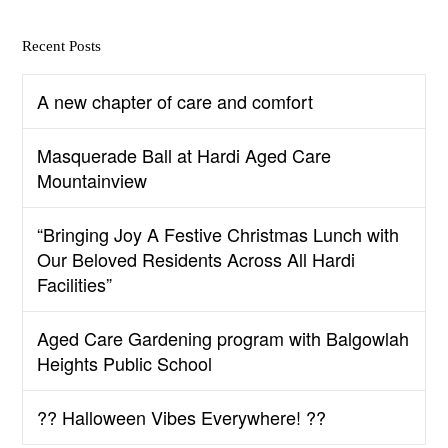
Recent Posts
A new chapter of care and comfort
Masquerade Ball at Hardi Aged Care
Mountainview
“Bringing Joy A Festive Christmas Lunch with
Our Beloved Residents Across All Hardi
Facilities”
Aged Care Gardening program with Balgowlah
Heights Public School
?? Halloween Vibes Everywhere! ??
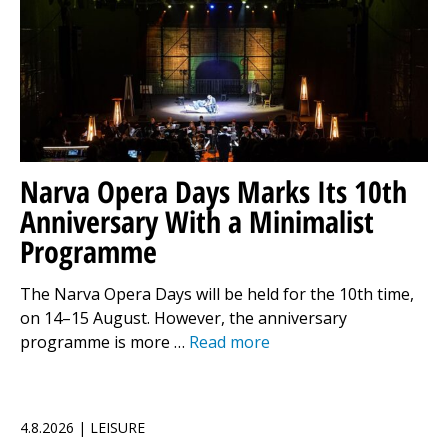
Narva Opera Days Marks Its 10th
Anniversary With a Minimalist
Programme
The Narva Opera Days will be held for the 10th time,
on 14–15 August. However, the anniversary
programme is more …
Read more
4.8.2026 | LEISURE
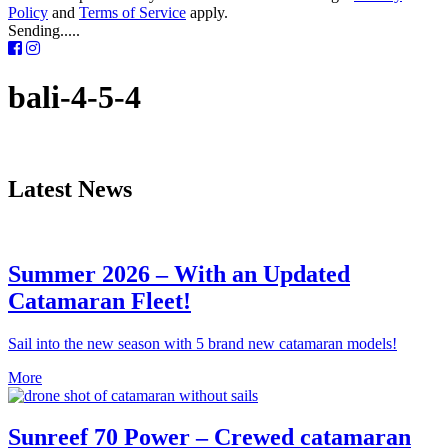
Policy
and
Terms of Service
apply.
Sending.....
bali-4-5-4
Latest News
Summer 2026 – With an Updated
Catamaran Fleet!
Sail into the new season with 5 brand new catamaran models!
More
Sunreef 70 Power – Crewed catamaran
---
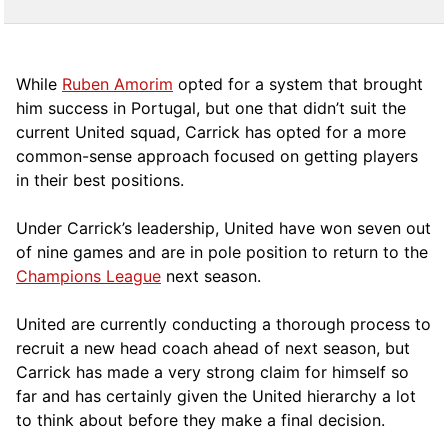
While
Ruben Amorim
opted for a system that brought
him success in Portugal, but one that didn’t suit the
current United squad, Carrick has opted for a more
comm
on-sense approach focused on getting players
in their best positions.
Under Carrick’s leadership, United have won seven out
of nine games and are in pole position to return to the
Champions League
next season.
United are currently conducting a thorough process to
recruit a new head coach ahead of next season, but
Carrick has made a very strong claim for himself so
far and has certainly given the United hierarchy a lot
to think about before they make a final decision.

Task to carry out: Reproduce exactly, with no pictures, the lines above from the one holding "A new chapter of care and comfort" to the one holding "Sunreef 70 Power – Crewed catamaran", inclusive.

Task solution:
A new chapter of care and comfort
Masquerade Ball at Hardi Aged Care
Mountainview
“Bringing Joy A Festive Christmas Lunch with
Our Beloved Residents Across All Hardi
Facilities”
Aged Care Gardening program with Balgowlah
Heights Public School
?? Halloween Vibes Everywhere! ??
Narva Opera Days Marks Its 10th
Anniversary With a Minimalist
Programme
The Narva Opera Days will be held for the 10th time,
on 14–15 August. However, the anniversary
programme is more …
Read more
4.8.2026 | LEISURE
Policy
and
Terms of Service
apply.
Sending.....
bali-4-5-4
Latest News
Summer 2026 – With an Updated
Catamaran Fleet!
Sail into the new season with 5 brand new catamaran models!
More
Sunreef 70 Power – Crewed catamaran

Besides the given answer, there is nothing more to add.